REVIEW: Roidmi F8 Storm Takes On Dyson
Known as the ‘Apple of China’, parent company Xiaomi has taken on Dyson, with the launch of Roidmi’s F8 Storm – claimed to be the world’s first “smart app cordless vaccum cleaner”, with Dyson-esque performance for around half the price.
Complimenting Bluetooth connectivity and app support, the F8 Storm delivers up to 55 minutes of “powerful suction”, for significantly less than similar stick vacs (e.g. Dyson V10/V8, Shark 250).
The Chinese company cites efficiencies within Xiaomi’s supply and manufacturing chain for cost reductions.
Scheduled to ship in August 2018, Roidmi’s F8 Storm has already raised USD$377,945 from 1237 backers on Indiegogo.
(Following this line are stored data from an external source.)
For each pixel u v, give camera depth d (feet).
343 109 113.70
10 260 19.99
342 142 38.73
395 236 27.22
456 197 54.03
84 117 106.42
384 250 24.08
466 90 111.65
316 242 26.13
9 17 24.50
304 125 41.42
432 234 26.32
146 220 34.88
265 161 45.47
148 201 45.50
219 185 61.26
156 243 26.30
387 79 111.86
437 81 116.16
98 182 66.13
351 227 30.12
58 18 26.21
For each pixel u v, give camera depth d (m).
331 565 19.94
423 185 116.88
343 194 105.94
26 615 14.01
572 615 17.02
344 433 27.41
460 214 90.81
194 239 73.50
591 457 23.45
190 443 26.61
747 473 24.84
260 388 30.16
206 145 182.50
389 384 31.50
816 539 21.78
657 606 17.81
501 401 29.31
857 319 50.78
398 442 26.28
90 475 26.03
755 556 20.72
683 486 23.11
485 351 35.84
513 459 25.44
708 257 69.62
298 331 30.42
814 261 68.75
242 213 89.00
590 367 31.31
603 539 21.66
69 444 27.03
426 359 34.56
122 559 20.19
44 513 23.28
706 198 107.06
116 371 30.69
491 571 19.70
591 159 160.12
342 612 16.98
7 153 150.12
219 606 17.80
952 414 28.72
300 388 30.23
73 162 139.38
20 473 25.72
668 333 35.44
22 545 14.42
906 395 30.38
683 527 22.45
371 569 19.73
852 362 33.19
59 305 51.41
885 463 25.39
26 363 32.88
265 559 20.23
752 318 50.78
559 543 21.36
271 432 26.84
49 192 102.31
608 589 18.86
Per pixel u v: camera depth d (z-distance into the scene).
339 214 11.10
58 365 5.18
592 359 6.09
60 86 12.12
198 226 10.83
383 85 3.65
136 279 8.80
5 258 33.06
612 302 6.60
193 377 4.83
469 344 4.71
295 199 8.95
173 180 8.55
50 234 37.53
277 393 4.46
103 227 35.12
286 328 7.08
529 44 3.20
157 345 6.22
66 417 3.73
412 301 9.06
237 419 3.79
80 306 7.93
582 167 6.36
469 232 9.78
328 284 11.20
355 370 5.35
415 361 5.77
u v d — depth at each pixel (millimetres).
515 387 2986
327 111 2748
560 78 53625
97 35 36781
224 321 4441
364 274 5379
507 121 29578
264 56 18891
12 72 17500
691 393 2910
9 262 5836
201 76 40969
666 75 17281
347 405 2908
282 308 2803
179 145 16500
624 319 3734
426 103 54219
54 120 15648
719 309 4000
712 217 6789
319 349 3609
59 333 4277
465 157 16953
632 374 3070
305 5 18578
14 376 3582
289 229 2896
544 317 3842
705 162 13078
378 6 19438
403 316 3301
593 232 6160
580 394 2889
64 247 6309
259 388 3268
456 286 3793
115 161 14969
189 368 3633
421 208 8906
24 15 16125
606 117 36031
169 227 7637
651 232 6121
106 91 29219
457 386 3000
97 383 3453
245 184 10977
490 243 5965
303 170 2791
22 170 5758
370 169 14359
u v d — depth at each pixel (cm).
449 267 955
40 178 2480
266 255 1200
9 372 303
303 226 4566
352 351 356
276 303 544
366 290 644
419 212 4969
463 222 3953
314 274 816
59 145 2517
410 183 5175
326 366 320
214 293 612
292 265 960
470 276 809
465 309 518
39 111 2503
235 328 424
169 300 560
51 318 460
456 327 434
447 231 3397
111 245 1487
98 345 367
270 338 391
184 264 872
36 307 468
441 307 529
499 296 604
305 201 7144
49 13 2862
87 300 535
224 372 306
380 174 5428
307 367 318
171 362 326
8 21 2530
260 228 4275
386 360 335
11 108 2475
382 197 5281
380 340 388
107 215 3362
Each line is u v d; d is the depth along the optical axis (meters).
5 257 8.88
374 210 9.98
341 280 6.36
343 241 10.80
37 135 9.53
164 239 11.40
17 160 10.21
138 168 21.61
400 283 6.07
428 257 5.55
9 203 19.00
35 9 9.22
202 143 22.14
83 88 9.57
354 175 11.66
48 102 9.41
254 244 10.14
Consumers can choose from a range of pre-sale packages, afterwhich the product will revert to its standard price of around USD $399 (including shipping). For Australians, this equates to around A$540 which is notably less than $899 for the Dyson Cylone V10 Animal or V8 Absolute. (Pst – I’ve seen brand new unboxed models being sold on eBay Australia for $459 with free shipping).
To be clear, this isn’t an early stage testing product. Impressively, the Roidmi F8 Storm has already won Red Dot and iF Design Awards.
- Two bedroom, one bathroom apartment in Sydney CBD
- Wooden floorboards and tiles
- Two housemates
Roidmi makes a point of emphasising the F8 Storm’s lightweight design. As a rather petite female with comparatively lacking arm strength, heavy stick vacuums are a huge gripe of mine.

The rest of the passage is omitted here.